The ZEST clinical trial, designed to evaluate niraparib (Zejula) to prevent breast cancer recurrence in patients with circulating tumor DNA (ctDNA), failed to accrue enough ctDNA-positive patients, according to results presented at the Symposium for San Antonio Breast Cancer. SABCS), held 10-13 December 2024.
As some of the lessons learned from this trial, the researchers suggest starting ctDNA testing during treatment rather than waiting for completion of treatment as in ZEST, and including patients with high-risk disease, which may lead to more patients with a positive ctDNA test who will therefore be eligible for therapeutic intervention.
Identifying patients with minimal residual disease (MRD) after treatment and intervening with appropriate therapies is critical to delaying or preventing disease relapse, explained study presenter Nicholas Turner, MD, PhD, director of clinical research and development at The Royal Marsden Hospital and Institute of Cancer Research in London.
Turner and colleagues initiated the phase III ZEST clinical trial to evaluate the potential of the PARP inhibitor niraparib to prevent breast cancer recurrence in patients with MRD, defined in this study as the presence of ctDNA after completion of recommended therapy the marchers.
The goal was to develop a new treatment strategy for patients with stage 1 to 3 breast cancer who have detectable ctDNA and are therefore at higher risk of recurrence.”
Nicholas Turner, MD, PhD, director of clinical research and development, The Royal Marsden Hospital and Institute of Cancer Research
To be eligible for the trial, patients had to have stage 1 to 3 triple-negative or BRCA-mutated, hormone receptor (HR)-positive breast cancer. have completed recommended therapy (patients with HR-positive breast cancer were allowed to continue a stable endocrine therapy regimen); and have detectable ctDNA, as measured by a personalized test that screened blood samples for 16 mutations specific to each patient’s tumor.

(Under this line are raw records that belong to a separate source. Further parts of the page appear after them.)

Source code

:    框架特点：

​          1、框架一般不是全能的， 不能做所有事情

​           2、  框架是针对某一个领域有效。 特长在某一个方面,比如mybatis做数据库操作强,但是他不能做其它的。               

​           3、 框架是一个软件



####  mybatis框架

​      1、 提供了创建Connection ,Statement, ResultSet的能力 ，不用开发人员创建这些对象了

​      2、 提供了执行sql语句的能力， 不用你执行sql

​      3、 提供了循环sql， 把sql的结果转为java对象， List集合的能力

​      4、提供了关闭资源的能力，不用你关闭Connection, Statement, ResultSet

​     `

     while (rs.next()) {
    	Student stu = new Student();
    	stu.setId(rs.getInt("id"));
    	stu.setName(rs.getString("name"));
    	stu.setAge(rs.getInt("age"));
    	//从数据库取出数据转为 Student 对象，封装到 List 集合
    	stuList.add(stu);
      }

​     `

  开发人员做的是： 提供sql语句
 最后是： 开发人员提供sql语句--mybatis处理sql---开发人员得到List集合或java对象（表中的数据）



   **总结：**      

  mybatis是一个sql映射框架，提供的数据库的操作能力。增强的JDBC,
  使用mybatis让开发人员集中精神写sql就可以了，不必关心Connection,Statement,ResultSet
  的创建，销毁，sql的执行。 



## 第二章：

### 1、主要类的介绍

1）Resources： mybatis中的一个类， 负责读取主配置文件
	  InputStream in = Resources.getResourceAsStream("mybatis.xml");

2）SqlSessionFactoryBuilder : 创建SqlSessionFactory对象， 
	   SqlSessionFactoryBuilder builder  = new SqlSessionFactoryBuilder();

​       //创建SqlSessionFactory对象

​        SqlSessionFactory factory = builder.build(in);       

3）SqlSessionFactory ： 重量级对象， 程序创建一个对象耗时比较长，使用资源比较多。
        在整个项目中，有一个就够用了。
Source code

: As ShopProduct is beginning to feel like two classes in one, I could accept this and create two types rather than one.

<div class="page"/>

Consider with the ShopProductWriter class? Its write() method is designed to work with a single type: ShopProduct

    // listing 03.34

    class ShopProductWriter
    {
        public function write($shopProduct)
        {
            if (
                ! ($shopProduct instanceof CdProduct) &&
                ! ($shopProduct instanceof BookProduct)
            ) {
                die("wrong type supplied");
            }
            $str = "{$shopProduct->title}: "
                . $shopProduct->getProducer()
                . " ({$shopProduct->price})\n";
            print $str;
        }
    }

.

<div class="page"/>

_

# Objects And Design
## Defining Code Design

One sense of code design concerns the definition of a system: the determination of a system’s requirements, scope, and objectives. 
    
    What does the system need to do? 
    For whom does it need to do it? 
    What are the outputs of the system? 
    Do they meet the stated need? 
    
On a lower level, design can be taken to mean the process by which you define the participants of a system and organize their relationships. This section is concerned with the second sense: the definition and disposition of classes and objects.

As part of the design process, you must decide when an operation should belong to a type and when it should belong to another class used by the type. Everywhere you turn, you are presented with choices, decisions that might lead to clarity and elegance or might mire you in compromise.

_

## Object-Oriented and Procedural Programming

Of the 1,901 patients who underwent ctDNA testing to determine their eligibility for the trial, 147 (7.7%) had detectable ctDNA and were therefore eligible. Of these patients, 55% had detectable ctDNA within six months of completing treatment. Ninety-eight of the 147 patients had detectable ctDNA at their first examination, so 51 (55%) of them already had relapsed disease detectable by imaging. For the 48 patients who had detectable ctDNA on subsequent tests, 21 (44%) had a relapse that was detectable by imaging at the time of the first positive ctDNA test.
Compared with patients without detectable ctDNA, those who were ctDNA positive were more likely to have positive lymph nodes, larger tumors, stage 3 disease, residual disease after neoadjuvant therapy, and to have received both neoadjuvant and adjuvant therapy.
Before the trial was terminated, 40 patients were enrolled and randomized to receive either niraparib or placebo. This was an insufficient number of patients to allow a meaningful assessment of the efficacy of niraparib. however, the median recurrence-free interval was 11.4 months for patients in the niraparib arm and
5.4 for those participating in the placebo arm. Six patients in the niraparib arm and four patients in the placebo arm remained relapse-free at the time of data cut-off.
“While the low enrollment and early termination of the study precludes any conclusions about the efficacy of niraparib, the challenges faced by the study have implications for future clinical trial design,” said Turner.
“First, given our observation that half of the patients with detectable ctDNA already had recurrent disease, future studies should start ctDNA testing before the end of neoadjuvant therapy rather than waiting for completion of therapy,” he recommended, noting that the periodic ctDNA testing throughout neoadjuvant therapy would help identify patients who remain ctDNA positive after neoadjuvant therapy. He added that this is especially important for triple-negative breast cancers, which can relapse quickly if neoadjuvant therapy fails to clear the cancer.
“Furthermore, future studies should also focus on patients at higher risk of relapse who are more likely to have ctDNA-positive disease, such as patients with stage 2B or 3 cancers who do not have a complete pathologic response after neoadjuvant therapy. He may also want to focus on different subtypes where ctDNA is potentially more impactful with longer lead times against relapse,” he said.
The study was supported by GSK. Turner has received advisory board honoraria from AstraZeneca, Lilly, Pfizer, Roche/Genentech, Novartis, GSK, Repair Therapeutics, Relay Therapeutics, Gilead, Inivata, Guardant Health, Exact Sciences. Turner has received research funding from AstraZeneca, Pfizer, Roche/Genentech, MSD, Guardant Health, Invitae, Inivata, Personalis, and Natera.